■ **Texte à analyser**:
+===+
2. Appréciation de la preuve

[15]            Les demandeurs soutiennent que la décision n'était pas étayée par la preuve que l'agent avait à sa disposition. L'agent a mal interprété la preuve lorsqu'il a conclu que M. Lokusiriyage n'allait pas être exposé à un risque parce que ses prétendus agents de persécution s'étaient ralliés au parti auquel il adhérait. Il existe encore des adhérents de l'AP qui chercheront à lui faire du mal.


[16]            De plus, les demandeurs affirment que l'agent n'a pas tenu compte d'éléments de preuve selon lesquels les hommes de main continuaient à proférer des menaces à l'endroit de la famille de M. Lokusiriyage et avaient promis de le tuer s'il retournait au Sri Lanka : Owusu-Ansah c. Canada (Ministre de l'Emploi et de l'Immigration) (1989), 8 Imm. L.R. (2d) 106, aux pages 113 et 114 (C.A.F.).

[17]            Le défendeur soutient que l'agent pouvait raisonnablement tirer les conclusions qu'il a tirées. Parmi les éléments de preuve soumis, rien n'indiquait que M. Lokusiriyage occupait au sein du PNU une position importante qui l'exposerait à un risque particulièrement grand. En fait, la preuve révélait qu'il n'avait participé aux activités du PNU que pendant une période de six à sept mois. Aucune preuve documentaire ou autre n'a été présentée à l'appui de la prétention que les anciens membres de l'AP qui étaient devenus des membres du PNU persécutaient les membres du PNU. La seule preuve de la persécution commise par ces personnes se trouvait dans l'affidavit du père du demandeur, et l'agent a accordé peu de poids à cet élément de preuve, comme il lui était loisible de le faire.

[18]            À mon avis, les demandeurs n'ont pas démontré que la décision de l'agent n'était pas étayée par la preuve ou que l'agent ne s'était pas acquitté de son obligation de tenir compte de tous les éléments de preuve qui lui ont été soumis : Hassan c. Canada (Ministre de l'Emploi et de l'Immigration) (1992), 147 N.R. 317 (C.A.F.); Huang c. Canada (Ministre de l'Emploi et de Immigration) (1993), 66 F.T.R. 178;Randhawa c. Canada (Ministre de la Citoyenneté et de l'Immigration) [1999] A.C.F. no 606.
+===+
■ **Données fournies**:
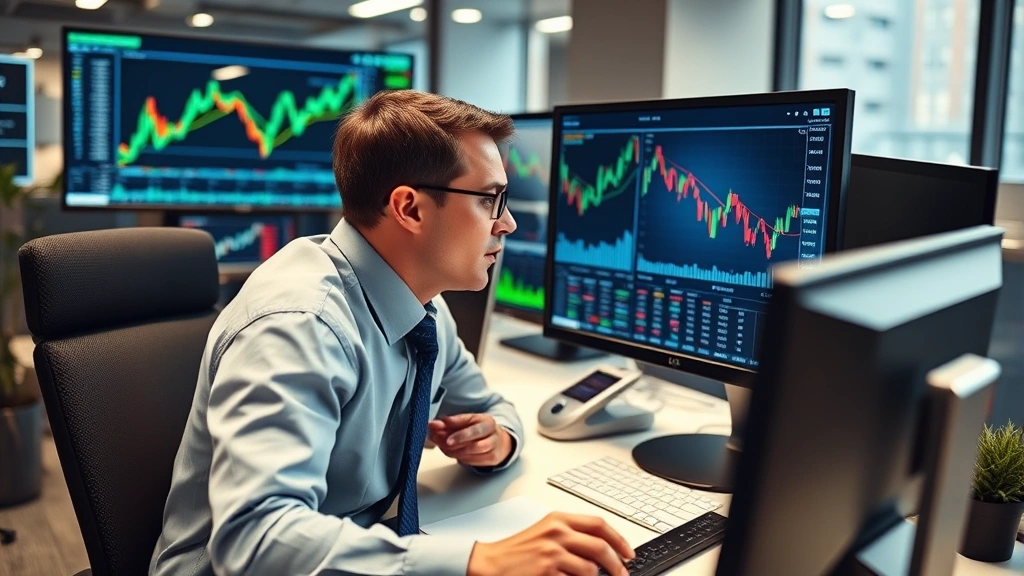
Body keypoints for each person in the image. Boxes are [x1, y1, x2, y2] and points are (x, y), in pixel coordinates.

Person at [149, 90, 635, 576]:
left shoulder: (423, 306)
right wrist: (476, 561)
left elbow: (491, 407)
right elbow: (256, 542)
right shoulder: (300, 325)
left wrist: (495, 441)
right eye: (490, 199)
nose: (506, 223)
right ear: (410, 208)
+===+
■ **Consignes de l'exercice**:
• 1. Selon l'extrait sur l'appréciation de la preuve, pendant combien de temps M. Lokusiriyage a-t-il participé aux activités du PNU ?
• 2. Dressez la liste de toutes les décisions judiciaires citées dans l'extrait sur l'appréciation de la preuve, en indiquant leur référence.
• 3. Recopiez le passage de l'extrait sur l'appréciation de la preuve, de « [17]            Le défendeur » jusqu'à « de le faire. » inclusivement.

■ **Réponses par consigne**:
• 1. Pendant une période de six à sept mois.

• 2.
- Owusu-Ansah c. Canada (Ministre de l'Emploi et de l'Immigration) (1989), 8 Imm. L.R. (2d) 106, aux pages 113 et 114 (C.A.F.)
- Hassan c. Canada (Ministre de l'Emploi et de l'Immigration) (1992), 147 N.R. 317 (C.A.F.)
- Huang c. Canada (Ministre de l'Emploi et de Immigration) (1993), 66 F.T.R. 178
- Randhawa c. Canada (Ministre de la Citoyenneté et de l'Immigration) [1999] A.C.F. no 606

• 3.
[17]            Le défendeur soutient que l'agent pouvait raisonnablement tirer les conclusions qu'il a tirées. Parmi les éléments de preuve soumis, rien n'indiquait que M. Lokusiriyage occupait au sein du PNU une position importante qui l'exposerait à un risque particulièrement grand. En fait, la preuve révélait qu'il n'avait participé aux activités du PNU que pendant une période de six à sept mois. Aucune preuve documentaire ou autre n'a été présentée à l'appui de la prétention que les anciens membres de l'AP qui étaient devenus des membres du PNU persécutaient les membres du PNU. La seule preuve de la persécution commise par ces personnes se trouvait dans l'affidavit du père du demandeur, et l'agent a accordé peu de poids à cet élément de preuve, comme il lui était loisible de le faire.